## To-do item
The complete listing should be copied out exactly.

•••

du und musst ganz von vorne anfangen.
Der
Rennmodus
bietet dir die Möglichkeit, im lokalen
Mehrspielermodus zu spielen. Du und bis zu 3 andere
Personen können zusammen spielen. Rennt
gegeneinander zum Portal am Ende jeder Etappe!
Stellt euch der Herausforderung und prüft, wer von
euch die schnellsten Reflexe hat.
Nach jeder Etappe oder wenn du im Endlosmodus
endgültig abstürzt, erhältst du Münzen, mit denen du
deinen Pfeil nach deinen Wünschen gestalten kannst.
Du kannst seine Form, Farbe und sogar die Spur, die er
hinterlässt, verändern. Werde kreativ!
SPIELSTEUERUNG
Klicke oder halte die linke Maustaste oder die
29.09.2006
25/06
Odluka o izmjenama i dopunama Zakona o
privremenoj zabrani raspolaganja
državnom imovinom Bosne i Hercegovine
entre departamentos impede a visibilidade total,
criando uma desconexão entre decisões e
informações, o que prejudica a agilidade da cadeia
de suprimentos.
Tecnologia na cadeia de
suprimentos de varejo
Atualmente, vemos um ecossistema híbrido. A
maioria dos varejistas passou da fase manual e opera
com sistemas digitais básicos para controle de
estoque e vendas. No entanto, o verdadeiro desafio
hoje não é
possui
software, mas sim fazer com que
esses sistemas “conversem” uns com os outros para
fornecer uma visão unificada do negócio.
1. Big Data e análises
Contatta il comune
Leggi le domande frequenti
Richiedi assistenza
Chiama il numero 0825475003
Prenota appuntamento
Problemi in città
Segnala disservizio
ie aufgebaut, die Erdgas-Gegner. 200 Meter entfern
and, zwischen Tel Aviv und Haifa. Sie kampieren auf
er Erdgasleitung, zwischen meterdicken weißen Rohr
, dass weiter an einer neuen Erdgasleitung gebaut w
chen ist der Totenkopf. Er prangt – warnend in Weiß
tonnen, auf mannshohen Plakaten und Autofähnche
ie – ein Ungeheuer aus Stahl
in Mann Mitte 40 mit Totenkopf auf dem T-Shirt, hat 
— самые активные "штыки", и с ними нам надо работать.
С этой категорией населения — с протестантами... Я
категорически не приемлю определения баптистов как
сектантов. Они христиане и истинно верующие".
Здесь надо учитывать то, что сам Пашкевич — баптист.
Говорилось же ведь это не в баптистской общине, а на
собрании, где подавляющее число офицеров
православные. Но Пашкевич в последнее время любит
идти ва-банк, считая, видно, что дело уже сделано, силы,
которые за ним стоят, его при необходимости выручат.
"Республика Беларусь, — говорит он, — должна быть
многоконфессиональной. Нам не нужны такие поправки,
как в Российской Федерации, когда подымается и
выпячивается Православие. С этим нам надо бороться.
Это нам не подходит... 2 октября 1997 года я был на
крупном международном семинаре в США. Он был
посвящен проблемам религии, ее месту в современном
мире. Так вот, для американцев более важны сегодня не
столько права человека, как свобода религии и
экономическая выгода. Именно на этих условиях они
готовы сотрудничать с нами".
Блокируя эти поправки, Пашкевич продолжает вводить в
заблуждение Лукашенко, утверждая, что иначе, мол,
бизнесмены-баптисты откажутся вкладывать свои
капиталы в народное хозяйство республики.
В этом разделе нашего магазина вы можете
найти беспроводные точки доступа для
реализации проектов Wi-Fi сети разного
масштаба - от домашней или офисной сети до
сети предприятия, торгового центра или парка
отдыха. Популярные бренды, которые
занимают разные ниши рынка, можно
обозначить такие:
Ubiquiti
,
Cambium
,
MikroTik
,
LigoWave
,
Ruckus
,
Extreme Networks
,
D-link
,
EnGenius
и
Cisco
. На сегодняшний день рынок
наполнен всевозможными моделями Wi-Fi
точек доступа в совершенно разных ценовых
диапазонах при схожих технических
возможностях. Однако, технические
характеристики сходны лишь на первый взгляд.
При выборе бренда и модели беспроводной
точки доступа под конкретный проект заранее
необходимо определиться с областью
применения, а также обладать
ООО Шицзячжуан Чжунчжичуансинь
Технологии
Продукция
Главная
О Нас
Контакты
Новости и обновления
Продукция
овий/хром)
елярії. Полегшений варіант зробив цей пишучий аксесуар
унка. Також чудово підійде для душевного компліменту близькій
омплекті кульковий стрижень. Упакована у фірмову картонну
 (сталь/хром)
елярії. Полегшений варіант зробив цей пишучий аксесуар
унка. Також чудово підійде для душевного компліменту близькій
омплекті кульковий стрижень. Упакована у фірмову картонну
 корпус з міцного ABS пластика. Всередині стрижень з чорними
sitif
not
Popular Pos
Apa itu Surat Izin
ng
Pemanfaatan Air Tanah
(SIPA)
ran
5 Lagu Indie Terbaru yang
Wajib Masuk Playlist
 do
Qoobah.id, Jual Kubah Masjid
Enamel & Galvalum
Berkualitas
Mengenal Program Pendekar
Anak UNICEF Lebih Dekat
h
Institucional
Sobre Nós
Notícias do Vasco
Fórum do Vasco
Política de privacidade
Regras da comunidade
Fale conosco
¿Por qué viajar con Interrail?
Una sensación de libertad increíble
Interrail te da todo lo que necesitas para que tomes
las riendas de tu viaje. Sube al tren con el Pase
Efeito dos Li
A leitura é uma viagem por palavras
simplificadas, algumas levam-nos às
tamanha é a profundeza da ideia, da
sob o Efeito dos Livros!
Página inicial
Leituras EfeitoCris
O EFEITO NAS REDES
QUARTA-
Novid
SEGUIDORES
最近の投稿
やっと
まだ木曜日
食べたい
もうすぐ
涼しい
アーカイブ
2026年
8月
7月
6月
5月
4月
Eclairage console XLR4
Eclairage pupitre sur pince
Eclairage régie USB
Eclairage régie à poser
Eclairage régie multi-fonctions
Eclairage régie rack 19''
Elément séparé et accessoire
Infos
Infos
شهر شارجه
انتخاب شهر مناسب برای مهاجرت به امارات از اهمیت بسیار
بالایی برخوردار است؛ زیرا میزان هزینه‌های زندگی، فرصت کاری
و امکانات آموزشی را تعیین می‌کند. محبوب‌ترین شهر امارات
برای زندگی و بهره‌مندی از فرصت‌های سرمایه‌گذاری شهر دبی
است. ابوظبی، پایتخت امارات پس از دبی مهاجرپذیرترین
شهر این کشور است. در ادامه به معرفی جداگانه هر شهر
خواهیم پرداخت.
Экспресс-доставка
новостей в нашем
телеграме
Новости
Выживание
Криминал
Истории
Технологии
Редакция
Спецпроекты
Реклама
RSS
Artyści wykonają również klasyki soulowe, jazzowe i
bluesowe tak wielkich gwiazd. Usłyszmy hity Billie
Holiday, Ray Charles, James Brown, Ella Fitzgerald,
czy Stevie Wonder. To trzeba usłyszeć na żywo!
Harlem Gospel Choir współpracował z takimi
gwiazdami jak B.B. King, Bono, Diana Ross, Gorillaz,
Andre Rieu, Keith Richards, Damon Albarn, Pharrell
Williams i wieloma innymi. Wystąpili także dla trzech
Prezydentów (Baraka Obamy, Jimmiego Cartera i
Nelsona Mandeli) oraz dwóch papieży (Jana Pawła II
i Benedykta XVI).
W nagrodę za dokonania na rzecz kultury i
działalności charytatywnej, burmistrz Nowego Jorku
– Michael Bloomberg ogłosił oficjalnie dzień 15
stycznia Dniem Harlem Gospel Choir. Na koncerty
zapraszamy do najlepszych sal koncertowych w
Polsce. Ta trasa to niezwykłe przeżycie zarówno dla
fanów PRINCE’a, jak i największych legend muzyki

•••

## Reply
du und musst ganz von vorne anfangen.
Der
Rennmodus
bietet dir die Möglichkeit, im lokalen
Mehrspielermodus zu spielen. Du und bis zu 3 andere
Personen können zusammen spielen. Rennt
gegeneinander zum Portal am Ende jeder Etappe!
Stellt euch der Herausforderung und prüft, wer von
euch die schnellsten Reflexe hat.
Nach jeder Etappe oder wenn du im Endlosmodus
endgültig abstürzt, erhältst du Münzen, mit denen du
deinen Pfeil nach deinen Wünschen gestalten kannst.
Du kannst seine Form, Farbe und sogar die Spur, die er
hinterlässt, verändern. Werde kreativ!
SPIELSTEUERUNG
Klicke oder halte die linke Maustaste oder die
29.09.2006
25/06
Odluka o izmjenama i dopunama Zakona o
privremenoj zabrani raspolaganja
državnom imovinom Bosne i Hercegovine
entre departamentos impede a visibilidade total,
criando uma desconexão entre decisões e
informações, o que prejudica a agilidade da cadeia
de suprimentos.
Tecnologia na cadeia de
suprimentos de varejo
Atualmente, vemos um ecossistema híbrido. A
maioria dos varejistas passou da fase manual e opera
com sistemas digitais básicos para controle de
estoque e vendas. No entanto, o verdadeiro desafio
hoje não é
possui
software, mas sim fazer com que
esses sistemas “conversem” uns com os outros para
fornecer uma visão unificada do negócio.
1. Big Data e análises
Contatta il comune
Leggi le domande frequenti
Richiedi assistenza
Chiama il numero 0825475003
Prenota appuntamento
Problemi in città
Segnala disservizio
ie aufgebaut, die Erdgas-Gegner. 200 Meter entfern
and, zwischen Tel Aviv und Haifa. Sie kampieren auf
er Erdgasleitung, zwischen meterdicken weißen Rohr
, dass weiter an einer neuen Erdgasleitung gebaut w
chen ist der Totenkopf. Er prangt – warnend in Weiß
tonnen, auf mannshohen Plakaten und Autofähnche
ie – ein Ungeheuer aus Stahl
in Mann Mitte 40 mit Totenkopf auf dem T-Shirt, hat 
— самые активные "штыки", и с ними нам надо работать.
С этой категорией населения — с протестантами... Я
категорически не приемлю определения баптистов как
сектантов. Они христиане и истинно верующие".
Здесь надо учитывать то, что сам Пашкевич — баптист.
Говорилось же ведь это не в баптистской общине, а на
собрании, где подавляющее число офицеров
православные. Но Пашкевич в последнее время любит
идти ва-банк, считая, видно, что дело уже сделано, силы,
которые за ним стоят, его при необходимости выручат.
"Республика Беларусь, — говорит он, — должна быть
многоконфессиональной. Нам не нужны такие поправки,
как в Российской Федерации, когда подымается и
выпячивается Православие. С этим нам надо бороться.
Это нам не подходит... 2 октября 1997 года я был на
крупном международном семинаре в США. Он был
посвящен проблемам религии, ее месту в современном
мире. Так вот, для американцев более важны сегодня не
столько права человека, как свобода религии и
экономическая выгода. Именно на этих условиях они
готовы сотрудничать с нами".
Блокируя эти поправки, Пашкевич продолжает вводить в
заблуждение Лукашенко, утверждая, что иначе, мол,
бизнесмены-баптисты откажутся вкладывать свои
капиталы в народное хозяйство республики.
В этом разделе нашего магазина вы можете
найти беспроводные точки доступа для
реализации проектов Wi-Fi сети разного
масштаба - от домашней или офисной сети до
сети предприятия, торгового центра или парка
отдыха. Популярные бренды, которые
занимают разные ниши рынка, можно
обозначить такие:
Ubiquiti
,
Cambium
,
MikroTik
,
LigoWave
,
Ruckus
,
Extreme Networks
,
D-link
,
EnGenius
и
Cisco
. На сегодняшний день рынок
наполнен всевозможными моделями Wi-Fi
точек доступа в совершенно разных ценовых
диапазонах при схожих технических
возможностях. Однако, технические
характеристики сходны лишь на первый взгляд.
При выборе бренда и модели беспроводной
точки доступа под конкретный проект заранее
необходимо определиться с областью
применения, а также обладать
ООО Шицзячжуан Чжунчжичуансинь
Технологии
Продукция
Главная
О Нас
Контакты
Новости и обновления
Продукция
овий/хром)
елярії. Полегшений варіант зробив цей пишучий аксесуар
унка. Також чудово підійде для душевного компліменту близькій
омплекті кульковий стрижень. Упакована у фірмову картонну
 (сталь/хром)
елярії. Полегшений варіант зробив цей пишучий аксесуар
унка. Також чудово підійде для душевного компліменту близькій
омплекті кульковий стрижень. Упакована у фірмову картонну
 корпус з міцного ABS пластика. Всередині стрижень з чорними
sitif
not
Popular Pos
Apa itu Surat Izin
ng
Pemanfaatan Air Tanah
(SIPA)
ran
5 Lagu Indie Terbaru yang
Wajib Masuk Playlist
 do
Qoobah.id, Jual Kubah Masjid
Enamel & Galvalum
Berkualitas
Mengenal Program Pendekar
Anak UNICEF Lebih Dekat
h
Institucional
Sobre Nós
Notícias do Vasco
Fórum do Vasco
Política de privacidade
Regras da comunidade
Fale conosco
¿Por qué viajar con Interrail?
Una sensación de libertad increíble
Interrail te da todo lo que necesitas para que tomes
las riendas de tu viaje. Sube al tren con el Pase
Efeito dos Li
A leitura é uma viagem por palavras
simplificadas, algumas levam-nos às
tamanha é a profundeza da ideia, da
sob o Efeito dos Livros!
Página inicial
Leituras EfeitoCris
O EFEITO NAS REDES
QUARTA-
Novid
SEGUIDORES
最近の投稿
やっと
まだ木曜日
食べたい
もうすぐ
涼しい
アーカイブ
2026年
8月
7月
6月
5月
4月
Eclairage console XLR4
Eclairage pupitre sur pince
Eclairage régie USB
Eclairage régie à poser
Eclairage régie multi-fonctions
Eclairage régie rack 19''
Elément séparé et accessoire
Infos
Infos
شهر شارجه
انتخاب شهر مناسب برای مهاجرت به امارات از اهمیت بسیار
بالایی برخوردار است؛ زیرا میزان هزینه‌های زندگی، فرصت کاری
و امکانات آموزشی را تعیین می‌کند. محبوب‌ترین شهر امارات
برای زندگی و بهره‌مندی از فرصت‌های سرمایه‌گذاری شهر دبی
است. ابوظبی، پایتخت امارات پس از دبی مهاجرپذیرترین
شهر این کشور است. در ادامه به معرفی جداگانه هر شهر
خواهیم پرداخت.
Экспресс-доставка
новостей в нашем
телеграме
Новости
Выживание
Криминал
Истории
Технологии
Редакция
Спецпроекты
Реклама
RSS
Artyści wykonają również klasyki soulowe, jazzowe i
bluesowe tak wielkich gwiazd. Usłyszmy hity Billie
Holiday, Ray Charles, James Brown, Ella Fitzgerald,
czy Stevie Wonder. To trzeba usłyszeć na żywo!
Harlem Gospel Choir współpracował z takimi
gwiazdami jak B.B. King, Bono, Diana Ross, Gorillaz,
Andre Rieu, Keith Richards, Damon Albarn, Pharrell
Williams i wieloma innymi. Wystąpili także dla trzech
Prezydentów (Baraka Obamy, Jimmiego Cartera i
Nelsona Mandeli) oraz dwóch papieży (Jana Pawła II
i Benedykta XVI).
W nagrodę za dokonania na rzecz kultury i
działalności charytatywnej, burmistrz Nowego Jorku
– Michael Bloomberg ogłosił oficjalnie dzień 15
stycznia Dniem Harlem Gospel Choir. Na koncerty
zapraszamy do najlepszych sal koncertowych w
Polsce. Ta trasa to niezwykłe przeżycie zarówno dla
fanów PRINCE’a, jak i największych legend muzyki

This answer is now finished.